### WRITTEN INSTRUCTION 1
In the records, can you switch "locality" to "place" in the lines from the line with "name author: Aiton" up to and including the line with "scientific name: Gaultheria", leaving everything else unchanged? Give back only those lines.

### SUPPLIED TEXT

--- --- ---

Bruno Loerzer (22 January 1891 – 23 August 1960) was a German air force officer during World War I and World War II. Credited with 44 aerial victories during World War I, he was one of Germany's leading flying aces, as well as commander of one of the first Imperial German Air Service Jagdeschwaders.

Loerzer's close friendship with Hermann Goering led to Loerzer's service in the World War II Luftwaffe, with subsequent promotion to Generaloberst by the war's end. Goering described Loerzer as "his laziest general," but swept aside criticisms of him, commenting "I need someone I can drink a bottle of red wine with in the evening."

--- --- ---

### EXTRACTED MATERIAL
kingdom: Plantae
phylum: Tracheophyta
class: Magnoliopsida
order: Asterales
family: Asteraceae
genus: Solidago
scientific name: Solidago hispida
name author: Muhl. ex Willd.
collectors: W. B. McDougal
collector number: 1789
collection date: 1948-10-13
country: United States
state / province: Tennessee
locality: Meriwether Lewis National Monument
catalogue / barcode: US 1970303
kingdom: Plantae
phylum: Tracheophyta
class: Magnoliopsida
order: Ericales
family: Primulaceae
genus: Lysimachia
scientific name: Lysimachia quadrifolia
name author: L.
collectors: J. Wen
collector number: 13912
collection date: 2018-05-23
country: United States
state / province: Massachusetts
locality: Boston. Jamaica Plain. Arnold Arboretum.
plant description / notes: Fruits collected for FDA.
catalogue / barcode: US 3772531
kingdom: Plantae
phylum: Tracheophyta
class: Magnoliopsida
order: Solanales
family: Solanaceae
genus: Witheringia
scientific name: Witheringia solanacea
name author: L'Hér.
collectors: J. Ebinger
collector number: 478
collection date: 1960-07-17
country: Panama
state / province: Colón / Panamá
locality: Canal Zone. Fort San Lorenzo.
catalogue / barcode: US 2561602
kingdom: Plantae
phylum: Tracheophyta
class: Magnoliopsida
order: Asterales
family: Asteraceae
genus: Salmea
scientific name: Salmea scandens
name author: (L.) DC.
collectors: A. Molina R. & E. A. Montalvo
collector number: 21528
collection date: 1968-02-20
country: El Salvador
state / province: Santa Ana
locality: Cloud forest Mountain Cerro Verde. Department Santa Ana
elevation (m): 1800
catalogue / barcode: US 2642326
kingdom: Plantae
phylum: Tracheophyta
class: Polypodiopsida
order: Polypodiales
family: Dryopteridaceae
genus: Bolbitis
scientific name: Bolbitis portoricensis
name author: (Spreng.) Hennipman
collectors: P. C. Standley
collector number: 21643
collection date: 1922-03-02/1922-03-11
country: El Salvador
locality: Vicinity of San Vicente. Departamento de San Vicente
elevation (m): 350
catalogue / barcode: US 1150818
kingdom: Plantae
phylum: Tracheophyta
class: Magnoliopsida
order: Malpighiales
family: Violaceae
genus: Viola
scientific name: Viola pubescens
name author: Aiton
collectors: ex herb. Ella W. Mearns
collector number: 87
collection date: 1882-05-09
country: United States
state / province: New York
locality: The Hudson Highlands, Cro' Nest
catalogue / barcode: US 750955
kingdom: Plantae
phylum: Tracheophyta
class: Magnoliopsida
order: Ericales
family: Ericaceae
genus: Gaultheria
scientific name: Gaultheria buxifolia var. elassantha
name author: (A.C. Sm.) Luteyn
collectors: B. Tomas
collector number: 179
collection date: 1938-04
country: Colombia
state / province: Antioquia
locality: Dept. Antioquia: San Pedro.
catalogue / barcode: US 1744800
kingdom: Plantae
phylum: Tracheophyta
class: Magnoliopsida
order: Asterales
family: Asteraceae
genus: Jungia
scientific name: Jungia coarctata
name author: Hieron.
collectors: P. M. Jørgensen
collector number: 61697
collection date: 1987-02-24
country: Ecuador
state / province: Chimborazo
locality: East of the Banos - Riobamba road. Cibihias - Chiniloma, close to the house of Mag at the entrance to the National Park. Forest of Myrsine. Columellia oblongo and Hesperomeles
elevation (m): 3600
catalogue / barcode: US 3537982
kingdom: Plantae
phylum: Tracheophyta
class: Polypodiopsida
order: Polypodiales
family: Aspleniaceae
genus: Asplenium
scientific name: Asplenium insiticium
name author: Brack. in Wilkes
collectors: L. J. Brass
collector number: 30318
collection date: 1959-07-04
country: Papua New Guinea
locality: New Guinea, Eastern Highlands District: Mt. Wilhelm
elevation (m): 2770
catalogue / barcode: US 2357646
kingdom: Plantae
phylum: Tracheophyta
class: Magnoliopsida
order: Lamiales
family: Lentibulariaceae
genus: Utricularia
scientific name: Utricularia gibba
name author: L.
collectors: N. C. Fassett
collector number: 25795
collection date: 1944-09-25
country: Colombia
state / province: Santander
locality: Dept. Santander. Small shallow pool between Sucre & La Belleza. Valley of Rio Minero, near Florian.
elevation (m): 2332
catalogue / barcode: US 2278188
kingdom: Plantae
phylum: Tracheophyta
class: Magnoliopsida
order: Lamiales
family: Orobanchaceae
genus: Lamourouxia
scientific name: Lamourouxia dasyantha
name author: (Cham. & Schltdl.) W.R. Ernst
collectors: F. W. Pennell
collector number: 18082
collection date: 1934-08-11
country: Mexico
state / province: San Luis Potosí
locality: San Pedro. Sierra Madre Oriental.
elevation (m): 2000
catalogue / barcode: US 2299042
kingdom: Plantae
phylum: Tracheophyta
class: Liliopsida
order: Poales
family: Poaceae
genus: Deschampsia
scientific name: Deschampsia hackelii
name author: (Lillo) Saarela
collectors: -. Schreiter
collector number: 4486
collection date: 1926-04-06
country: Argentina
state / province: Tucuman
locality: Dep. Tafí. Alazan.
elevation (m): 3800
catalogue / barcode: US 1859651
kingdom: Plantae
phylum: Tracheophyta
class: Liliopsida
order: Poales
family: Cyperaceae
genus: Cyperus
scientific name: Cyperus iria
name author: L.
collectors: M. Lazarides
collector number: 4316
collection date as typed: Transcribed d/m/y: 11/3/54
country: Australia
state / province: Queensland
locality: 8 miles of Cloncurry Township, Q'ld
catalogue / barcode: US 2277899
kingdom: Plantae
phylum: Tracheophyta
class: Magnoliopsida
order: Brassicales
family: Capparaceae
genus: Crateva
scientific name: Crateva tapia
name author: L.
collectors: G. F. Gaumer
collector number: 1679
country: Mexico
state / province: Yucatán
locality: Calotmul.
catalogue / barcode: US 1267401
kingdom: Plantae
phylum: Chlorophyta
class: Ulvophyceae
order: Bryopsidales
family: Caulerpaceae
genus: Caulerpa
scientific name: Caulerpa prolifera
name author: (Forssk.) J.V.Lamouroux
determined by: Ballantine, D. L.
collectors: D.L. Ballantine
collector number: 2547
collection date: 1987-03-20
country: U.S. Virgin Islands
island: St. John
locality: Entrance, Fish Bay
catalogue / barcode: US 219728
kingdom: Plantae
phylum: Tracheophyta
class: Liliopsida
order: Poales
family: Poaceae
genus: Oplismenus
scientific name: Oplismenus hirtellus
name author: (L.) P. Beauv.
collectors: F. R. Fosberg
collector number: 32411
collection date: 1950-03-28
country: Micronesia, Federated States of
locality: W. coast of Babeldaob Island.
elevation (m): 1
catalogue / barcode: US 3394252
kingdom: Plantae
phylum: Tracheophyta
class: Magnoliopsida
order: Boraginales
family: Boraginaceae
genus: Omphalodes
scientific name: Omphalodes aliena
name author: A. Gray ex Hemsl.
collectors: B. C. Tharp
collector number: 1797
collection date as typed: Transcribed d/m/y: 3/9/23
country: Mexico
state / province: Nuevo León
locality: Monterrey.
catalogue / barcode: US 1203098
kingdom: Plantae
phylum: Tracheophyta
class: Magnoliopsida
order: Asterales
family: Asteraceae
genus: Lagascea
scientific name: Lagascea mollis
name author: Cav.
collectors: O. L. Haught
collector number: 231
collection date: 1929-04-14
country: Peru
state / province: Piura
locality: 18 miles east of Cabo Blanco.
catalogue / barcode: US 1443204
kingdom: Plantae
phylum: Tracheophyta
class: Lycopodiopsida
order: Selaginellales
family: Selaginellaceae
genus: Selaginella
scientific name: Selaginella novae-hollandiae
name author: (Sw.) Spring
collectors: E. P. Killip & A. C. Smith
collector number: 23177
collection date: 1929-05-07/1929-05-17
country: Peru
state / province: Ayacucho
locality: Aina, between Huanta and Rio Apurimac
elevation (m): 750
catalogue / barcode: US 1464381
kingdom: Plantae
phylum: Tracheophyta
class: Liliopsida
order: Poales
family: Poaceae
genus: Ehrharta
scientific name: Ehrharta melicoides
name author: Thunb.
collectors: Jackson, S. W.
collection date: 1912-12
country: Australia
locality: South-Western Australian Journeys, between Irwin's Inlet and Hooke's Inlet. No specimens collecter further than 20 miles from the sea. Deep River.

--- --- ---

### WRITTEN INSTRUCTION 2
Output the text about Bruno Loerzer again in full, word for word.

### PROBLEM SOLUTION 1
name author: Aiton
collectors: ex herb. Ella W. Mearns
collector number: 87
collection date: 1882-05-09
country: United States
state / province: New York
place: The Hudson Highlands, Cro' Nest
catalogue / barcode: US 750955
kingdom: Plantae
phylum: Tracheophyta
class: Magnoliopsida
order: Ericales
family: Ericaceae
genus: Gaultheria
scientific name: Gaultheria buxifolia var. elassantha

### PROBLEM SOLUTION 2
Bruno Loerzer (22 January 1891 – 23 August 1960) was a German air force officer during World War I and World War II. Credited with 44 aerial victories during World War I, he was one of Germany's leading flying aces, as well as commander of one of the first Imperial German Air Service Jagdeschwaders.

Loerzer's close friendship with Hermann Goering led to Loerzer's service in the World War II Luftwaffe, with subsequent promotion to Generaloberst by the war's end. Goering described Loerzer as "his laziest general," but swept aside criticisms of him, commenting "I need someone I can drink a bottle of red wine with in the evening."